About this point I conceive there really cannot be any doubt whatever.
And thus the problem of birth control forces itself upon our attention.
It is a duty to women, to children, and to the state. The really
difficult question is, "How is it to be achieved?"
One great Church in Christendom replies, "By continence, and by no other method." And there are many who arrive at the same position because they hold that sexual intimacy is only justified, and is only holy, when the deliberate purpose of producing children enters into it. As I see the matter we come here to the central ethical issue of this whole matter. Is it true that sexual intimacy is only right and beautiful when it is entered upon with a creative purpose, or is it also right and sacramental as an expression of mutual affection?
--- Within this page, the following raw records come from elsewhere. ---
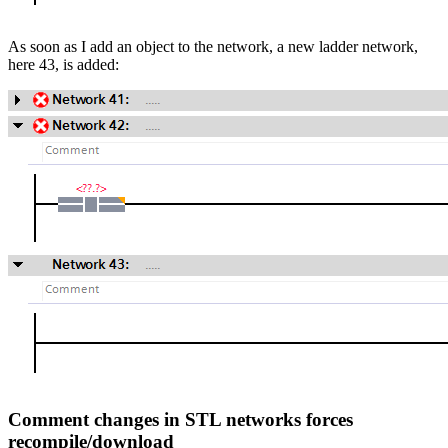
As soon as I add an object to the network, a new ladder network,
here 43, is added:
Comment changes in STL networks forces
recompile/download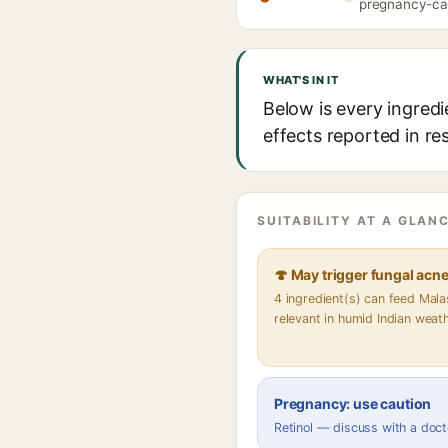
pregnancy-caut
WHAT'S IN IT
Below is every ingredi
effects reported in re
SUITABILITY AT A GLANC
🍄 May trigger fungal acn
4 ingredient(s) can feed Mal
relevant in humid Indian weat
Pregnancy: use caution
Retinol — discuss with a doct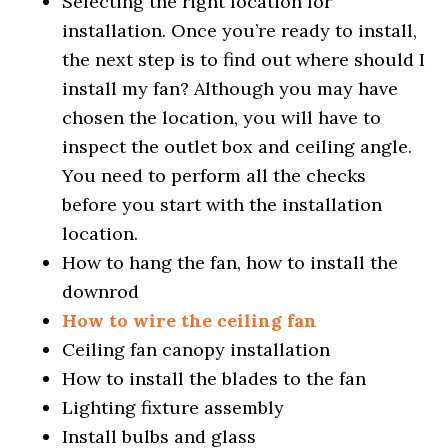
Selecting the right location for
installation. Once you’re ready to install,
the next step is to find out where should I
install my fan? Although you may have
chosen the location, you will have to
inspect the outlet box and ceiling angle.
You need to perform all the checks
before you start with the installation
location.
How to hang the fan, how to install the
downrod
How to wire the ceiling fan
Ceiling fan canopy installation
How to install the blades to the fan
Lighting fixture assembly
Install bulbs and glass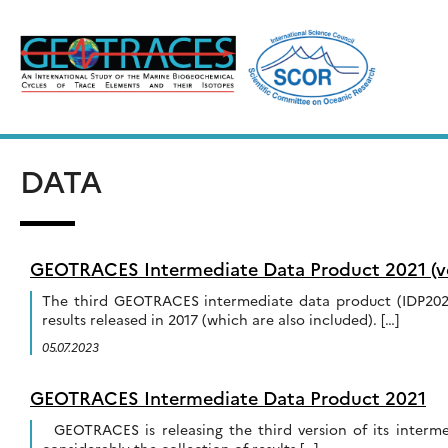
Skip
to
content
DATA
GEOTRACES Intermediate Data Product 2021 (ve
The third GEOTRACES intermediate data product (IDP2021
results released in 2017 (which are also included). […]
05.07.2023
GEOTRACES Intermediate Data Product 2021
GEOTRACES is releasing the third version of its interm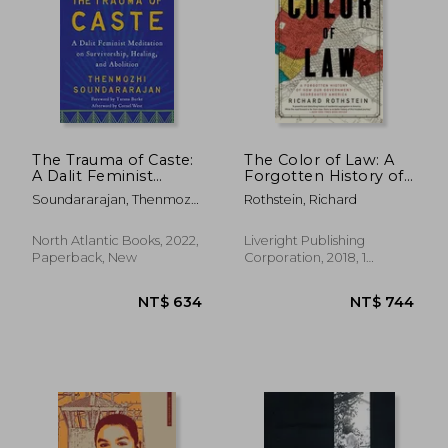
NT$ 1,011
NT$ 4
The Trauma of Caste:
The Color of Law: A
A Dalit Feminist
Forgotten History of
Meditation on
How Our
Soundararajan, Thenmozhi
Rothstein, Richard
Survivorship, Healing,
Government
; Burke, Tarana ; Simmons,
and Abolition
Segregated America
Aishah Shahidah
North Atlantic Books, 2022,
Liveright Publishing
Paperback, New
Corporation, 2018, 1
Edition, Paperback, New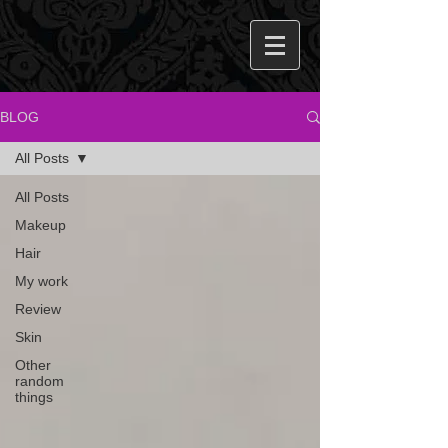
BLOG
All Posts
All Posts
Makeup
Hair
My work
Review
Skin
Other
random
things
Or put differently—granting that two persons have allowed their love to lead to parentage, and have loyally accepted the burdens of family life, may they rightly continue to live in intimacy after the point has been reached at which they know they ought not to have any more children? It is at this point that people of unquestionable moral earnestness differ acutely, I am compelled to take my stand with those who believe that sexual intimacy is right and good in itself as an expression of affection. It has, as a matter of fact, a good many other consequences than the production of children. It constitutes a bond of very great worth between two persons. It is in many interesting ways beneficial to a woman's physical system; and it brings to men a general balance and repose of being which is of enormous value. I believe, in fact, that in actual experience it does justify itself as a method of expressing affection.